In our latest paper published in JOT, we present Marea, an efficient application-level object graph swapper for object-oriented programming languages. Its main goal is to offer the programmer a novel solution to handle application-level memory. Developers can instruct our system to release primary memory by swapping out unused yet referenced objects to secondary memory. Our approach has been qualitatively and quantitatively validated. Our experiments and benchmarks on real-world applications show that Marea can reduce the memory footprint between 23% and 36%.
This end of the year comes with good news. Our research on robotic exploration and mapping received a two years funding from the Région Nord-Pas de Calais for a proposal entitled: CAIRE. This project that will be kicked off in 2013 involves two other partners: the RMoD team from INRIA Lille, and the Telice team from the IEMN lab of Lille.
The goal of the CAIRE project is to propose a methodology as well as an infrastructure for developing modular software to control robot for building maps of unknown buildings. One originality of our approach is that we fully rely on dynamic languages and more specifically on the Pharo reflective language. Dynamicity enables fast development and eases debugging. Besides, we rely on reflective and meta-level facilities for building tools and adapting the language to fit our needs.
Research we will be conducting in the CAIRE project will complement our previous work on cooperative exploration of unknown terrain using a fleet of robots. CAIRE is also related to our ongoing project RoboShop which aims at experimenting with robots in a shopping mall. In both projects we are using human size wheeled robots. They also share the same middleware: the de facto standard ROS, from the Open Source Robotics Foundation.
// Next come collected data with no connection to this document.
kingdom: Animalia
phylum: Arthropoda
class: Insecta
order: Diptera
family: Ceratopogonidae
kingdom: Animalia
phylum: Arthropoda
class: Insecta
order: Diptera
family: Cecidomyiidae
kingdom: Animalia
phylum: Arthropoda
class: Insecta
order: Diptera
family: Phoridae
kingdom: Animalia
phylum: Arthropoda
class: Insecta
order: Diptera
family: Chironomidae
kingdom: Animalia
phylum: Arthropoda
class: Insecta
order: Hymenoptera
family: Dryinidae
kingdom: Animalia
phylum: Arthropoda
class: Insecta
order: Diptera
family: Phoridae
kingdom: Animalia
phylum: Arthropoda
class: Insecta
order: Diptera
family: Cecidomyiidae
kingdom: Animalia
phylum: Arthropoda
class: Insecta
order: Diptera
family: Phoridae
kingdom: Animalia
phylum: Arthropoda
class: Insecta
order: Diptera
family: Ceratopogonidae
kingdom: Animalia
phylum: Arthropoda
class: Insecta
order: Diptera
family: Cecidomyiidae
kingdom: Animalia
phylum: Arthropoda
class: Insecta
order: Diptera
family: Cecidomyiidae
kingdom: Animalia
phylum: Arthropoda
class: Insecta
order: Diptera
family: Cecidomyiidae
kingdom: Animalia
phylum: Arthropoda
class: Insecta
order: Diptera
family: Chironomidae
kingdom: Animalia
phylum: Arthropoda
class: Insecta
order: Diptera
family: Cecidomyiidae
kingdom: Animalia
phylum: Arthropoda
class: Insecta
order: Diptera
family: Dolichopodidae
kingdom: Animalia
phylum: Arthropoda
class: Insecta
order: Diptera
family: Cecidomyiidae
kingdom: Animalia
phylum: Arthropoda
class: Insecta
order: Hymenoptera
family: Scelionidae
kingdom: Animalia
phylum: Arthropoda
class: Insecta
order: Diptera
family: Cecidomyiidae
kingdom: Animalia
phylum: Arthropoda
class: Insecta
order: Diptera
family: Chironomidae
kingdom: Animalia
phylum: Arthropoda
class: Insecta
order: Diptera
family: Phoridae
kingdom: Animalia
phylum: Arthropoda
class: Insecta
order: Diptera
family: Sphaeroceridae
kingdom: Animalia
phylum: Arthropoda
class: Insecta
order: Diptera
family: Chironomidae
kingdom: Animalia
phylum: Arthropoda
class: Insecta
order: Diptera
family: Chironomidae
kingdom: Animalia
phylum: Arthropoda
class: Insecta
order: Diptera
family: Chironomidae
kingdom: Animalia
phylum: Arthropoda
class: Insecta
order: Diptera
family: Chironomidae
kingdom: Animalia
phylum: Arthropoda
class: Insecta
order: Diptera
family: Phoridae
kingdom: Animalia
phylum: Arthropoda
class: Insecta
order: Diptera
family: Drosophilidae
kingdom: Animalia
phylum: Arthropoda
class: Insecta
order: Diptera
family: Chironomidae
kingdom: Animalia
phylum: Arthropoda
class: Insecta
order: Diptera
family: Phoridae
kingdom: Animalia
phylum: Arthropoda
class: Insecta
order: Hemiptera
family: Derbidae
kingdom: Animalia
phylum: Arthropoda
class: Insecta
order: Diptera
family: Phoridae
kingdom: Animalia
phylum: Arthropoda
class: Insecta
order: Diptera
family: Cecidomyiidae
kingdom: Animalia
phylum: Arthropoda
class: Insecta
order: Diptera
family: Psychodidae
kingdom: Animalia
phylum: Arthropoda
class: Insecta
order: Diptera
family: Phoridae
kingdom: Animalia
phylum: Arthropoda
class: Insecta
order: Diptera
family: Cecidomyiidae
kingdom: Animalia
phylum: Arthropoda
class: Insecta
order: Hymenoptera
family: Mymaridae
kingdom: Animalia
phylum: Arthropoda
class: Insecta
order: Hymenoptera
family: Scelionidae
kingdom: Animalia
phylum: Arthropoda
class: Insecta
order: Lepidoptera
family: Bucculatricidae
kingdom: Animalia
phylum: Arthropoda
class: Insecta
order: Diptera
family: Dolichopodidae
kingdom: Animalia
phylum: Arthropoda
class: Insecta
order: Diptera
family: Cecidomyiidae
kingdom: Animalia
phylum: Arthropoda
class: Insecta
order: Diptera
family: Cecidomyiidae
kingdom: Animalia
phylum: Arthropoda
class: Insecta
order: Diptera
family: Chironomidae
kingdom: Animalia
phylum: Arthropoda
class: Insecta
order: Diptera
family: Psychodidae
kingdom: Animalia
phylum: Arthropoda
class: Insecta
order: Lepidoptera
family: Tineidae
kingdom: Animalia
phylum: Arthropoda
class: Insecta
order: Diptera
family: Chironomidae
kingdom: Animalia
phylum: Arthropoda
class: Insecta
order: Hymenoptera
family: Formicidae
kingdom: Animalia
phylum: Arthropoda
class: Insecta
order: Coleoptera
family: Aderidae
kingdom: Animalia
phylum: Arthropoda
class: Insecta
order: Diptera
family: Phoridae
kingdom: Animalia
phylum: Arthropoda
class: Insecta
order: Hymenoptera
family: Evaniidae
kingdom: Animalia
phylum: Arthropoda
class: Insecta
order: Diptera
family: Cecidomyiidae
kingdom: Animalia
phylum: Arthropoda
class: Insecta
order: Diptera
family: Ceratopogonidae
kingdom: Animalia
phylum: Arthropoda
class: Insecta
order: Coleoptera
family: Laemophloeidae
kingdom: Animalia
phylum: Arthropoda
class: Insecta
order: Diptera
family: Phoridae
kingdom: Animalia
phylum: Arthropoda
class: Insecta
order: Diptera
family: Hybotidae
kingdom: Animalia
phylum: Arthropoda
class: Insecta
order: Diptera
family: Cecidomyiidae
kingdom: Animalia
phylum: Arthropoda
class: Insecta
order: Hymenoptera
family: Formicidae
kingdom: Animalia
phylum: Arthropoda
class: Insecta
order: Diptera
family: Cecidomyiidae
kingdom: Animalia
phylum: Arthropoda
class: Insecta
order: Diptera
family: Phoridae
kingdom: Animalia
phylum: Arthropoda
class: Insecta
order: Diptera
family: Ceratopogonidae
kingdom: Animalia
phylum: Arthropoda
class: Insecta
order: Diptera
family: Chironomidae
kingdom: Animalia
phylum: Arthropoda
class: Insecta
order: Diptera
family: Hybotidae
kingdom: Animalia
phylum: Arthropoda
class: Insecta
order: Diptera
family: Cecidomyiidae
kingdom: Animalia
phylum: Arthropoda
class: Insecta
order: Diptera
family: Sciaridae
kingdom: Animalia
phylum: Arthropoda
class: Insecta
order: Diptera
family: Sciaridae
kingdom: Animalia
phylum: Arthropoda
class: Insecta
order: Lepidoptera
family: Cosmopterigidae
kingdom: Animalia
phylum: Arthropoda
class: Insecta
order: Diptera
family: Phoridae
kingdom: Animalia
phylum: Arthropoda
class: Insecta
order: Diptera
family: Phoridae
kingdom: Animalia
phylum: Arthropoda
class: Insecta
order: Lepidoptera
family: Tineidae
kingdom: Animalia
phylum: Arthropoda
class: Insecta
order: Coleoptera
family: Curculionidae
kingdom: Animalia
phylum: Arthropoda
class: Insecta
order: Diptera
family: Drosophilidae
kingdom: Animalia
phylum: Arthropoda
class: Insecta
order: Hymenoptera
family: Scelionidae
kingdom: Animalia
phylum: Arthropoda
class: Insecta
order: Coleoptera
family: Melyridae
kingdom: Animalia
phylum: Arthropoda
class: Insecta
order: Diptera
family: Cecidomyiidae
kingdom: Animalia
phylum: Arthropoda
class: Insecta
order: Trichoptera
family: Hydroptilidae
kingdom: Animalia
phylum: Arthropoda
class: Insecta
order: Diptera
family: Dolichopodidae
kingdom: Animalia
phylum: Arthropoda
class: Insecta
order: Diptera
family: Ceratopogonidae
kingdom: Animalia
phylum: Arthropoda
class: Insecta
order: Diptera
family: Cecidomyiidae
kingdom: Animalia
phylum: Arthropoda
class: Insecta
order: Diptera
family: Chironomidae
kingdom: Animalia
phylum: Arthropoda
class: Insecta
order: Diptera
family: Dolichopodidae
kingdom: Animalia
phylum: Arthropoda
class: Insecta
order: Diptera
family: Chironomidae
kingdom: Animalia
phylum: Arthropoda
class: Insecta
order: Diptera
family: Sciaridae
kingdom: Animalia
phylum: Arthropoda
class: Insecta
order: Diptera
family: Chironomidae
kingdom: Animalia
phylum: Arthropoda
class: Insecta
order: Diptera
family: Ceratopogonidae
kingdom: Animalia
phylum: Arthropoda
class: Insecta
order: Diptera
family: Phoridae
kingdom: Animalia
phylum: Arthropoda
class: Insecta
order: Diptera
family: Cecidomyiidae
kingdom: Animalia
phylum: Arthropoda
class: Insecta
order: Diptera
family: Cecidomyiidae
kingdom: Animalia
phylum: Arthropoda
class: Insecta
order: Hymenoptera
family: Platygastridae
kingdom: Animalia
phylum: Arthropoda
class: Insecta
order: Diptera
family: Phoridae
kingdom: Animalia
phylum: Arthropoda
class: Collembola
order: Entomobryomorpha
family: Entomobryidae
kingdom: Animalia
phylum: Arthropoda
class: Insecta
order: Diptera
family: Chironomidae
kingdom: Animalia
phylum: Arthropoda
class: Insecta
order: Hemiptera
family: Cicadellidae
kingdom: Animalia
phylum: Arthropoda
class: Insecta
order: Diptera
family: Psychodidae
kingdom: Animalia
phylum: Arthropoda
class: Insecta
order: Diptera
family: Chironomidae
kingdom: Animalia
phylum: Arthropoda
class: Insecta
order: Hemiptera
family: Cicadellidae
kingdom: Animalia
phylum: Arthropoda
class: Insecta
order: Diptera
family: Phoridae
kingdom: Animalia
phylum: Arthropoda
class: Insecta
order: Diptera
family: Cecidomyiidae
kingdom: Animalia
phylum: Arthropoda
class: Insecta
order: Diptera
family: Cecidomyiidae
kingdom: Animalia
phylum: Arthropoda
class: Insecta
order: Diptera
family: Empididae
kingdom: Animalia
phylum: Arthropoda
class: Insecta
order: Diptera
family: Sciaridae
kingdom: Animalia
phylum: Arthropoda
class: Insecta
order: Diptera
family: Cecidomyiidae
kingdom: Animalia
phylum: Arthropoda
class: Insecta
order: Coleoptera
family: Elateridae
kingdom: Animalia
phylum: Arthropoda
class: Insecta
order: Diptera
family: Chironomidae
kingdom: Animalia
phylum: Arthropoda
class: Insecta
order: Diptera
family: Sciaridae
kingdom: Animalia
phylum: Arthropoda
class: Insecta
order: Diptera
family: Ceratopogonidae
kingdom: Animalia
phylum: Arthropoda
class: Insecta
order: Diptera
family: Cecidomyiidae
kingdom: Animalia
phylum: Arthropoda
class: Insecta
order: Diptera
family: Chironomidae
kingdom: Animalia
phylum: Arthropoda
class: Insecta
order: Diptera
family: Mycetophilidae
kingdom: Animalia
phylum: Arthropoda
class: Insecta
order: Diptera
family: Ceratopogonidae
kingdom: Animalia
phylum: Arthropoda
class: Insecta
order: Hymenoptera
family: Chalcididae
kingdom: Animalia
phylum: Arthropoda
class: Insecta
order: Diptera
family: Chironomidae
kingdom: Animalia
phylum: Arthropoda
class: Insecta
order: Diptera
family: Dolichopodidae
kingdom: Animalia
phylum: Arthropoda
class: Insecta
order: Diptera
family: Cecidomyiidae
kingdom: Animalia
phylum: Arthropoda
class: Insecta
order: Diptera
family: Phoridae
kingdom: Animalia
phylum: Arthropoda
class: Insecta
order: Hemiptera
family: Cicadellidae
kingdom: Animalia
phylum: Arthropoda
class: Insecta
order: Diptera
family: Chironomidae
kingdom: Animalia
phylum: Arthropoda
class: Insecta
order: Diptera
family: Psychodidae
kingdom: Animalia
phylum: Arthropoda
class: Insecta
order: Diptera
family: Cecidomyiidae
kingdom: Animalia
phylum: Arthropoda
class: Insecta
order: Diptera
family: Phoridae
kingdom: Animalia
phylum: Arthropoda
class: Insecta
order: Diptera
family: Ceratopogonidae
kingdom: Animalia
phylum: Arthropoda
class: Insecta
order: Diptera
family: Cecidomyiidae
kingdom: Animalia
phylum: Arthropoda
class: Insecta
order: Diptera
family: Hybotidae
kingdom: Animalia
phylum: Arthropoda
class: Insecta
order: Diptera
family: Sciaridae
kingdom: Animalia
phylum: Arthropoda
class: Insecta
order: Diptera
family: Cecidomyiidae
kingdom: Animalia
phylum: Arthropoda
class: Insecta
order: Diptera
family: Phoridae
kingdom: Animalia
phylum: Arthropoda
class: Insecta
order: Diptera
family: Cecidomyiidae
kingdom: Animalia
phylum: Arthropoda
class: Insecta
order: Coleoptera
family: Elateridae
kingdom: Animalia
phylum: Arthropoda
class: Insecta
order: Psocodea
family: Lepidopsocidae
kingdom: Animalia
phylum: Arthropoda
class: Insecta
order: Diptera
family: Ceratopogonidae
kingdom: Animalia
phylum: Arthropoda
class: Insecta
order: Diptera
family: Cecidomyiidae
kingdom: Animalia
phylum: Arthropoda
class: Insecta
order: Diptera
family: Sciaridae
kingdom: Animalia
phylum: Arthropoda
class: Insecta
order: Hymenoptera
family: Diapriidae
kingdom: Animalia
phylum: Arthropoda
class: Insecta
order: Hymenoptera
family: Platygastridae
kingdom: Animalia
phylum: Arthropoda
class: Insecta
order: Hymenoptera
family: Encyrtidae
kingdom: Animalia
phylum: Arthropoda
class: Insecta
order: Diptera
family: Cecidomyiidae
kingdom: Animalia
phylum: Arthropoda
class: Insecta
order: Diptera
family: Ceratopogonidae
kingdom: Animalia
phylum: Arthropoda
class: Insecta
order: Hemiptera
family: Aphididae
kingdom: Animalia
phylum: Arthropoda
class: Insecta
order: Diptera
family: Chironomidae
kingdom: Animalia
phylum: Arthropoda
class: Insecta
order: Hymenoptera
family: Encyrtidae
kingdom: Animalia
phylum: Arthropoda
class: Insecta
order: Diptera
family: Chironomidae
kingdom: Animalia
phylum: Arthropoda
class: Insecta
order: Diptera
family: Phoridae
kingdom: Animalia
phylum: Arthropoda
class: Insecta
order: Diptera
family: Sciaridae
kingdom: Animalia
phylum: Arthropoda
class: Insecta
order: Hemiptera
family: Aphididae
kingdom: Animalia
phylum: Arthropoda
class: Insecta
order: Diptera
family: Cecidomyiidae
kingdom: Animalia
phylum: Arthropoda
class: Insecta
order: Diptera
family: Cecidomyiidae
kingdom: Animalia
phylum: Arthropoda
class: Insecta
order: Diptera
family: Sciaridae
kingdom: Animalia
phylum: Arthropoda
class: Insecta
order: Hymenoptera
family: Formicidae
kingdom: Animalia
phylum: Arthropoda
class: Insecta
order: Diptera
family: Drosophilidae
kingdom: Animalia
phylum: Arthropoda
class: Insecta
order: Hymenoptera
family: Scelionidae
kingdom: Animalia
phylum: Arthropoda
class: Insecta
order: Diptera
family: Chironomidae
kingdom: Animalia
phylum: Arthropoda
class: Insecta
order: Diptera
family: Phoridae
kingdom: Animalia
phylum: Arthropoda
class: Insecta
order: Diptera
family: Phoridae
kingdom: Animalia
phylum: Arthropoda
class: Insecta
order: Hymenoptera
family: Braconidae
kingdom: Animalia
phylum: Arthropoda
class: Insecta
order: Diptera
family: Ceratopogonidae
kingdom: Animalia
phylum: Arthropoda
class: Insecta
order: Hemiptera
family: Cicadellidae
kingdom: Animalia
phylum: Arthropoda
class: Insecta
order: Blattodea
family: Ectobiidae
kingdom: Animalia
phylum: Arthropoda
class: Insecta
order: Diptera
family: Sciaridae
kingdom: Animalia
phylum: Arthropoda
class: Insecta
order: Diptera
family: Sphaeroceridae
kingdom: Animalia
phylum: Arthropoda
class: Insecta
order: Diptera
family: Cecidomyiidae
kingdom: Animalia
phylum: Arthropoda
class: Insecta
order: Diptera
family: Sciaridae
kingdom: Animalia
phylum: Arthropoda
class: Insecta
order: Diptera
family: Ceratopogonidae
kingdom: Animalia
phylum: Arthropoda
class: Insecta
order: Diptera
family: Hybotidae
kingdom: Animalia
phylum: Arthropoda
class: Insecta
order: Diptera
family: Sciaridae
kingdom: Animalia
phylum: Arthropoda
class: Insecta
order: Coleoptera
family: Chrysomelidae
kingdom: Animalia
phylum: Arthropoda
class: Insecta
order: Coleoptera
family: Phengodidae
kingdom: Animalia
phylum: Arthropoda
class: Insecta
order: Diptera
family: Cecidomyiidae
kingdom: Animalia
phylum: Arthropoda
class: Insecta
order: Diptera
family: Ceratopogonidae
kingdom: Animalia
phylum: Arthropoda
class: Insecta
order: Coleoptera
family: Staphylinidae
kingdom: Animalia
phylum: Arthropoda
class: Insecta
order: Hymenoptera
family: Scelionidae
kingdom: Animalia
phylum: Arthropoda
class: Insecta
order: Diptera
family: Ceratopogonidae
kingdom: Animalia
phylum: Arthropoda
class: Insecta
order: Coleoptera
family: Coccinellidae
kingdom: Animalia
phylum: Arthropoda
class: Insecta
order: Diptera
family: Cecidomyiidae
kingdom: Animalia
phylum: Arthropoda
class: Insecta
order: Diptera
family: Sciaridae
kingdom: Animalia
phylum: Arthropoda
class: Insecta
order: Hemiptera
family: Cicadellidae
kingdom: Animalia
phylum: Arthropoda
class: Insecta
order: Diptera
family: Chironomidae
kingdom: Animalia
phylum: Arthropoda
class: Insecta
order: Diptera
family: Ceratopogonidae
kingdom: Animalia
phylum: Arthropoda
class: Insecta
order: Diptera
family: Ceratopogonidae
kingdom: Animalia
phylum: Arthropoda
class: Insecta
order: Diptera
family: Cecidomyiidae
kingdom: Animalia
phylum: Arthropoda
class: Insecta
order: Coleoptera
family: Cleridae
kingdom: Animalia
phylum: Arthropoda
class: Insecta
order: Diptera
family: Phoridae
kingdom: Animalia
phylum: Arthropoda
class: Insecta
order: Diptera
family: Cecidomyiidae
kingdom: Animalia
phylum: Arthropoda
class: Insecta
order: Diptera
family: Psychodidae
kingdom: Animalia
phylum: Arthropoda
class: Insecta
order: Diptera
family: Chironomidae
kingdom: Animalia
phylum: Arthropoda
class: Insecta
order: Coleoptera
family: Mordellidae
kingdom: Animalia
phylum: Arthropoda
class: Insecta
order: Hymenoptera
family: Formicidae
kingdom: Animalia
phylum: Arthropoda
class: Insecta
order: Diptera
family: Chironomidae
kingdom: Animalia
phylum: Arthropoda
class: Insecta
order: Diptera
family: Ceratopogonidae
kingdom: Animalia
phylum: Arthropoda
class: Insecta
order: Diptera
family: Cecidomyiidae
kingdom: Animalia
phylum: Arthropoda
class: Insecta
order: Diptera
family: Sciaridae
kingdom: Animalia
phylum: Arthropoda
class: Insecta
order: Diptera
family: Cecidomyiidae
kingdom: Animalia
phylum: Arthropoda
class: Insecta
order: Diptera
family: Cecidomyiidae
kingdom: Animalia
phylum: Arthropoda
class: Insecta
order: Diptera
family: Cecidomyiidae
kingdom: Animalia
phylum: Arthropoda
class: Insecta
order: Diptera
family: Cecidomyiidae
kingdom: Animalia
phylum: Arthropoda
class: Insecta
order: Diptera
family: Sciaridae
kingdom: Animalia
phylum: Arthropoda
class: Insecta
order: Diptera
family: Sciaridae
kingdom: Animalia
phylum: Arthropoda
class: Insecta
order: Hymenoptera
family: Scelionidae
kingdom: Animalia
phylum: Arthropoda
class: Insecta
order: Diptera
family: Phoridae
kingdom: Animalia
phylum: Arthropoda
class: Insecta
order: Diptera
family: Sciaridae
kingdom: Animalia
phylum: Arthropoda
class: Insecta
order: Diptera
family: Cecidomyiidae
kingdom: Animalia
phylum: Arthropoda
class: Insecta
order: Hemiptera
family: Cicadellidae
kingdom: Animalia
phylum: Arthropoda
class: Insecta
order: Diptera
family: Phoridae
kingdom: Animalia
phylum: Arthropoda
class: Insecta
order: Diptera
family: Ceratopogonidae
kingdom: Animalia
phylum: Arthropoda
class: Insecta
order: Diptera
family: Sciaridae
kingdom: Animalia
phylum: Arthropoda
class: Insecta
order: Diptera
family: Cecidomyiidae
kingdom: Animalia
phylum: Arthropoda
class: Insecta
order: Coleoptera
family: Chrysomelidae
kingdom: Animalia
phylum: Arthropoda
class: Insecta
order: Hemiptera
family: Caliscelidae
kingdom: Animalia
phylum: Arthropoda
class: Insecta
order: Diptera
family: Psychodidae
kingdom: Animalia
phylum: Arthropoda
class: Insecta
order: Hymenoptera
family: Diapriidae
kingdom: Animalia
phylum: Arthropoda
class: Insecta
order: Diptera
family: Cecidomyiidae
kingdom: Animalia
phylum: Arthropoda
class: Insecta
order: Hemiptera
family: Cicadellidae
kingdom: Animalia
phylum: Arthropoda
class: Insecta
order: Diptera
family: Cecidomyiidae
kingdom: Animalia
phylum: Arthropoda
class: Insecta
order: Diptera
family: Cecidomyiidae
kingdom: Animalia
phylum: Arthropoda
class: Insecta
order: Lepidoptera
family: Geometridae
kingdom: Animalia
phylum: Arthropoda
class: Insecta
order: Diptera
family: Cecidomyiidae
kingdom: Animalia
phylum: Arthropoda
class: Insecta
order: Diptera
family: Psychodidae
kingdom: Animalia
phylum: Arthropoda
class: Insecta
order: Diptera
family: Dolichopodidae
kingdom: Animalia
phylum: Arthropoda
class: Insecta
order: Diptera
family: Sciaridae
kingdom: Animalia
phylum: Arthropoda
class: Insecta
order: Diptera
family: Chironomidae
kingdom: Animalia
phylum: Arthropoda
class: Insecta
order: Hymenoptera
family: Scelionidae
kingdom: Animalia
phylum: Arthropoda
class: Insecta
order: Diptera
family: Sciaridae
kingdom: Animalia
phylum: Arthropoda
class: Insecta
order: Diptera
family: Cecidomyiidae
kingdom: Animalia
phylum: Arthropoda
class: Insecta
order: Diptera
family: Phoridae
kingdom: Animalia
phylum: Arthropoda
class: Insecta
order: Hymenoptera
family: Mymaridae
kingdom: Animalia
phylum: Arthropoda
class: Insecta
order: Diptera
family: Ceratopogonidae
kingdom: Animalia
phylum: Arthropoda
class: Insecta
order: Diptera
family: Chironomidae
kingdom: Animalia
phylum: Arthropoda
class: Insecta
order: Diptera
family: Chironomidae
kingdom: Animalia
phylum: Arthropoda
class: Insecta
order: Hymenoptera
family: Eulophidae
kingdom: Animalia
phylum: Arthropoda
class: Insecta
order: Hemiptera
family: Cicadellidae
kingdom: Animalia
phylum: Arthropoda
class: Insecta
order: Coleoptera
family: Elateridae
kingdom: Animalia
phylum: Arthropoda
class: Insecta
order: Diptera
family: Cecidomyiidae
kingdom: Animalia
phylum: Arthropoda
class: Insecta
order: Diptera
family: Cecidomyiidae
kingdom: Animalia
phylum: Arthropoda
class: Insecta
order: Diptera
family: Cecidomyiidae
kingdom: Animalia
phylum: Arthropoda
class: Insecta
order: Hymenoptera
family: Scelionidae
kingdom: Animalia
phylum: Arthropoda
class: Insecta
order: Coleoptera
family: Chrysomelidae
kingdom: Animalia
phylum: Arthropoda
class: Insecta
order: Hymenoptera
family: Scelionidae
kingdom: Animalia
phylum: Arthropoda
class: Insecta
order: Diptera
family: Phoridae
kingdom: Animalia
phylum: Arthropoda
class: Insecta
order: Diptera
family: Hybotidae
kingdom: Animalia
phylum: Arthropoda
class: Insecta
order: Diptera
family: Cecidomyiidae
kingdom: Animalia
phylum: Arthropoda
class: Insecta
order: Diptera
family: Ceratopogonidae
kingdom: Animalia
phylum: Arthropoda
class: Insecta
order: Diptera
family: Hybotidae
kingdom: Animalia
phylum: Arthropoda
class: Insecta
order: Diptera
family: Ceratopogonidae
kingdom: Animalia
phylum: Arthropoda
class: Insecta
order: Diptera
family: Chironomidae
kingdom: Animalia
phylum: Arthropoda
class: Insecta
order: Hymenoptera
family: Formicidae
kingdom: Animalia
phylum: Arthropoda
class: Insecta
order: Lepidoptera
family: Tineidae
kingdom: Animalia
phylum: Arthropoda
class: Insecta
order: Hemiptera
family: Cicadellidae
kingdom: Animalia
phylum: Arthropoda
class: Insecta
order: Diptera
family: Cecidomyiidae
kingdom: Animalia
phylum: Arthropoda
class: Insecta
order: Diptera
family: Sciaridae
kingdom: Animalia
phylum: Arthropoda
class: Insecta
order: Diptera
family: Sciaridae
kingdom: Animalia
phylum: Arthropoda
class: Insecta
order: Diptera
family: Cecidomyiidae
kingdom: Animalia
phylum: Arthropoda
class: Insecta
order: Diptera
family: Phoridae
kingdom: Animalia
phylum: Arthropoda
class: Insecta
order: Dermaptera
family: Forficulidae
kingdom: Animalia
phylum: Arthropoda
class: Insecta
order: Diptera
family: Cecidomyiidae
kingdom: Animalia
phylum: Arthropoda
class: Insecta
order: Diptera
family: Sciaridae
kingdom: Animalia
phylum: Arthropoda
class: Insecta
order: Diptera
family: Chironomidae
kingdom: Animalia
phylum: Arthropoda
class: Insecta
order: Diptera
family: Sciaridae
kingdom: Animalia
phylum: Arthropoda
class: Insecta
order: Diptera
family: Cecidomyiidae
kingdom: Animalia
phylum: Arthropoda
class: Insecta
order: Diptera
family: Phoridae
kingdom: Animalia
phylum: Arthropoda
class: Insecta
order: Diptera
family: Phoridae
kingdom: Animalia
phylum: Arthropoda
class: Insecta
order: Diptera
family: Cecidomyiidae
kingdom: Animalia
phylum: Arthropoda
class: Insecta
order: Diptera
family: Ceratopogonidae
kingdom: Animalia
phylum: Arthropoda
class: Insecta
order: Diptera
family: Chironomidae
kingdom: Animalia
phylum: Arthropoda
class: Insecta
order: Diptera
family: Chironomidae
Last october the 29th, Mariano Martinez Peck successufuly defended his PhD entitled “Application-Level Virtual Memory for Object-Oriented Systems“. The jury agreed on the importance and the quality of the contributions that were published in different journals and conferences. If you are interested learn more, you can find below the slides of the defense, as well as the video recording of Mariano’s talk.
I’m happy to announce the arrival of a new colleague: Dr. Jannik Laval.
Officially, Jannik started working for our team since Friday 2nd november 2012. That was a Pharo sprint day hosted by our partner the RMoD INRIA Lille team. This was the opportunity to revive our dormant project: OCEAN. Luc Fabresse, Jannik Laval and my self are the main contributors of this new network library for Pharo. We worked a on it while Jannik was doing his PhD. An now that he is back, we have new energy to get this project done.
However, the main effort that we all concetrate on is Robotics. With the rest of the CAR team, we target models, software infrastructures and tools to ease the development of control architectures for robots. We expect to produce soon some cool demos.